How to use Google Alerts for your link-building strategy

14 June 2020

Part of your digital marketing strategy, especially when it comes to establishing a well-rounded SEO campaign, comes down to creating a healthy link-building profile. Essentially, link-building refers to all of the websites that point back to yours, proving to Google that you’re an authority that should be listened to, and therefore, should rank higher in search results. Once you’ve developed a positive approach that works well for you, this kind of strategy can do wonders for your brand presence and reputation online.

So how exactly can you get more link-building opportunities easily?


Ditch the cold-pitch emails

We love Google for a lot of reasons, but another to add to the long list is its Alerts feature, which lets you set up notifications for certain keywords or phrases that are trending on search results.

When these articles or content pieces are published, you'll be notified, and this presents a great opportunity for you to use it as a way to outreach to these websites. For example, a lot of the time, many SEO technicians try to 'cold-pitch' to publications asking for a link back to their website in an article that relates to their business. This is usually very ineffective and can come across as intrusive, annoying or 'spammy' to those you're pitching to.

Outreach to get a link should always be done manually and as a person. Don’t copy and paste emails to publications that are generic or pushy. You’ll do your brand more harm than good. Instead, use Google Alerts by following the below steps to outreach to publications that are more likely to listen to your pitch.


Develop a relationship with site owners


It’s so very important to spend the time developing a connection with a site that you mayu potentially be able to rely on for a link later down the track. It’s likely that you’ll also be able to do the same for them, so your first step should always be to engage, connect and nurture your relationship with these outlets.

This requires a lot of time and effort, and ultimately, it's a long-term strategy. You'll need to do this by investing energy, but the benefits are ten-fold and endless. However, while you're working on this, there are ways you can get some quick-win link building opportunities by using the features that Google's built into its own suite. In the next section, we'll show you exactly how to do that.
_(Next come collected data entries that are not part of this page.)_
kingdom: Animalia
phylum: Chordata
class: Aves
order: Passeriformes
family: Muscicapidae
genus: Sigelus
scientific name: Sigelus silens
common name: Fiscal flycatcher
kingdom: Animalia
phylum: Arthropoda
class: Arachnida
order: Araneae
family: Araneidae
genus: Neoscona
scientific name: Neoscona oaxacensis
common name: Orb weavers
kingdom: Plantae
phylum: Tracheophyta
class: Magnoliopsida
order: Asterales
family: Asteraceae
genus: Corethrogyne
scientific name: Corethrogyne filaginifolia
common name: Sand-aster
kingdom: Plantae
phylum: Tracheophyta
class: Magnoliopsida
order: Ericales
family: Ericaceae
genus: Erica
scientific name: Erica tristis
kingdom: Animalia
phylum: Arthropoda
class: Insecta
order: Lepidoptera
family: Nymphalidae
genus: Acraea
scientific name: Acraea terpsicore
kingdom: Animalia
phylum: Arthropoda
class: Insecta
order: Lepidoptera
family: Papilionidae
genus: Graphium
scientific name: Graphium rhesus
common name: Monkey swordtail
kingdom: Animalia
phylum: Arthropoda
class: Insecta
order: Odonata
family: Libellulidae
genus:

Using Google Alerts for link-building opportunities

Firstly, you’ll need a Google account to set this all up, so start by creating your own Gmail account.

Once you’ve done that, head to Google Alerts, where you’ll be met with the search box.

Let's assume that you want to get a link for a topic that relates to content marketing. You type this phrase into the box and see the magic that unfolds.


Before clicking anything else, confirm the email you’d like the alerts to be sent to and click ‘Create Alert’ once you’re ready. There are a few settings available for you to fiddle around with so take your time to customise it to what you need and want.


A few key things to note

There are some ways to phrase your wording in these searches, all of which have a big impact on the results you get.

For instance, if you ask for alerts for content marketing, Google will send you notifications for these that may feature both 'content' and 'marketing'  separately. That means the articles may not necessarily be directly about the core phrase 'content marketing', and may be able the two phrases separately (e.g. content OR marketing). If you want to make this more accurate, change your input to "content marketing". Adding quotation marks ensures you get the exact phrase.

Additionally, you have the option to set up multiple alerts. This is recommended, as it gives you the best shot of getting the most out of this feature. Consider setting up notifications for things like:

    • Your business’s name
    • Your services or products
    • Your target keywords (like content marketing)
    • People attached to your brand (your staff, influencers, etc.)

All of these examples give you an opportunity to ask for a link back to your website while it still remains relevant, especially if these publications are directly talking about your brand or offering.


How to ask for a link

Once you’ve received a list of alerts that relate to your brand, it’s time to reach out to those that published these pieces in the first place. You might need to hunt around for their email on their site or check out their LinkedIn, if you haven’t done the research beforehand.

While we still recommend approaching this strategy with care and attention towards cultivating quality relationships, when you need quick-wins, here's an excellent way to type out your pitch.


Hello {name},

 I noticed that you mentioned our brand in your article (title of article) that you recently published. We are so excited and appreciative of this and are really glad you took the time to mention us.

 Along with just saying thanks, we are also wondering if it would be possible to include a link to our website within this mention. We would really appreciate it!

 Kind regards,

{your name}


If you’ve been working hard on garnering a connection with these publications or authors already, chances are they’ll know you and appreciate the lengths that you’ve gone to, to get to know them. This will give you an added edge when you ask for a link. If you haven’t done this leg-work, it might be a little harder, but it’s always worth the shot. There’s no harm done.


Above all, never beg. There is nothing more annoying than a digital marketer or business owner trying to ‘nag’ for a backlink. Be polite, appreciative and respectful of the other person’s time.


Remember that the more effort you put into establishing quality relationships with your network, the more you’ll be able to come across these opportunities with ease. So, happy link hunting!